_What the task requires_
For the material that follows, tally the lines holding "down" and give the total alone.
BEGIN Input data
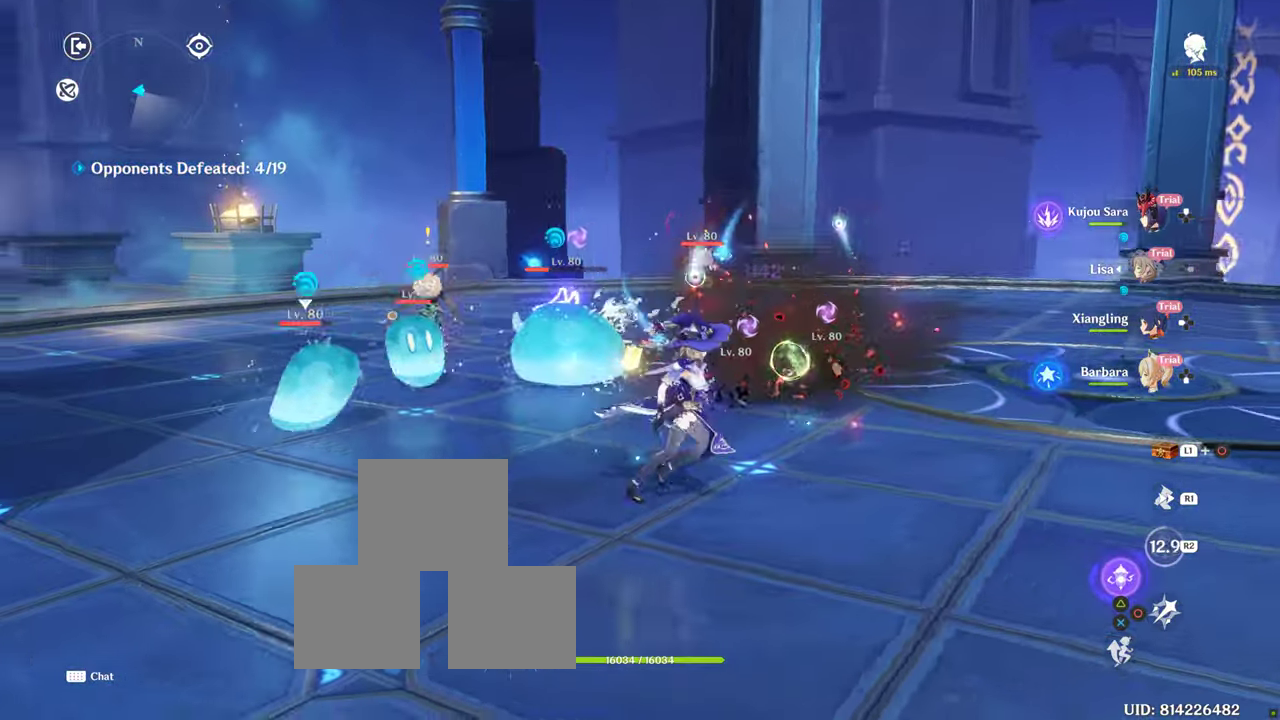
{"buttons": [], "left_stick": "center", "right_stick": "center", "events": [[366, "right_stick", "center"], [383, "left_stick", "center"]]}
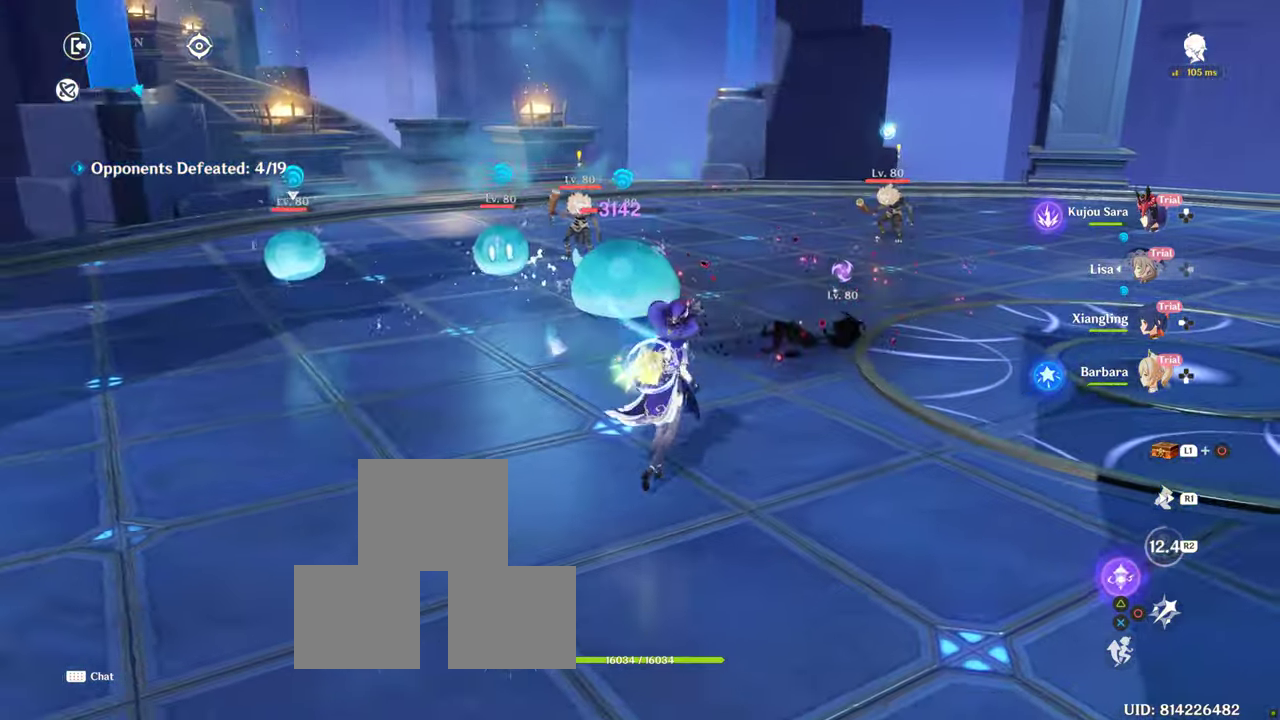
{"buttons": ["DPAD_UP"], "left_stick": "center", "right_stick": "center", "events": [[16, "left_stick", "right"], [216, "left_stick", "center"], [416, "DPAD_UP", "down"]]}
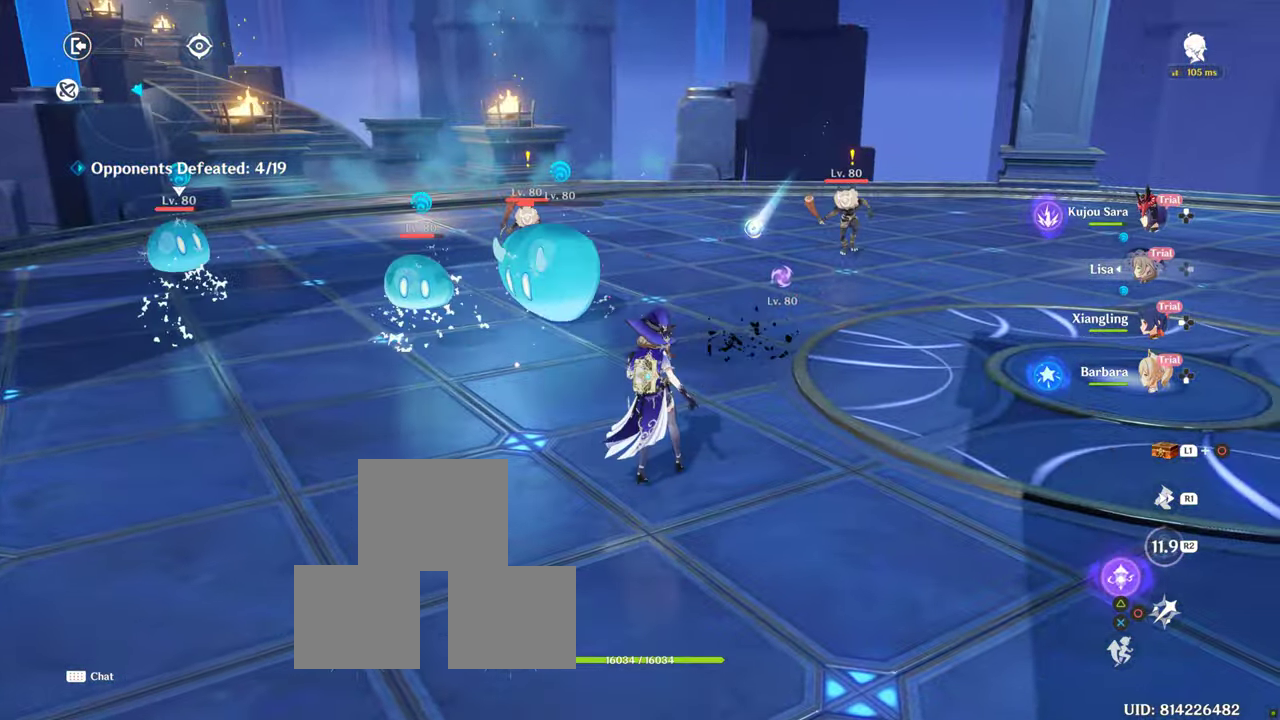
{"buttons": [], "left_stick": "up", "right_stick": "center", "events": [[50, "DPAD_UP", "up"], [283, "left_stick", "up"]]}
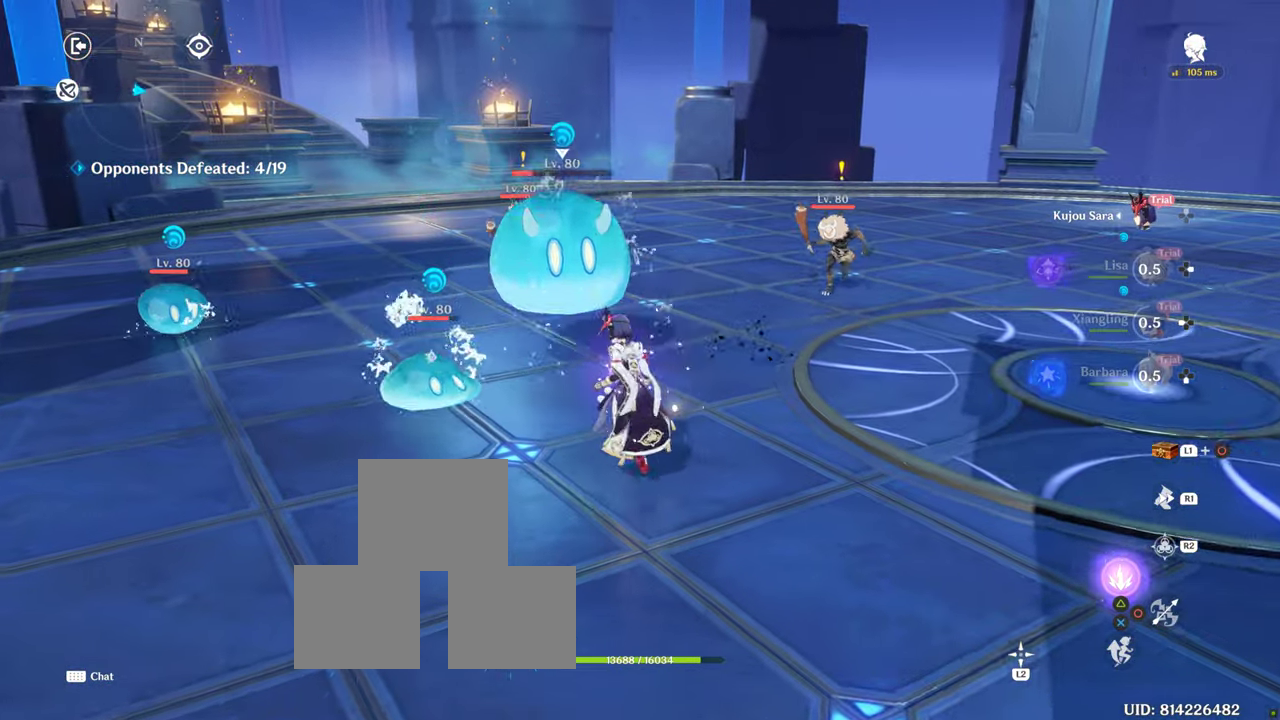
{"buttons": [], "left_stick": "up", "right_stick": "center", "events": [[250, "TRIANGLE", "down"], [416, "TRIANGLE", "up"]]}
END Input data
_Solution_
2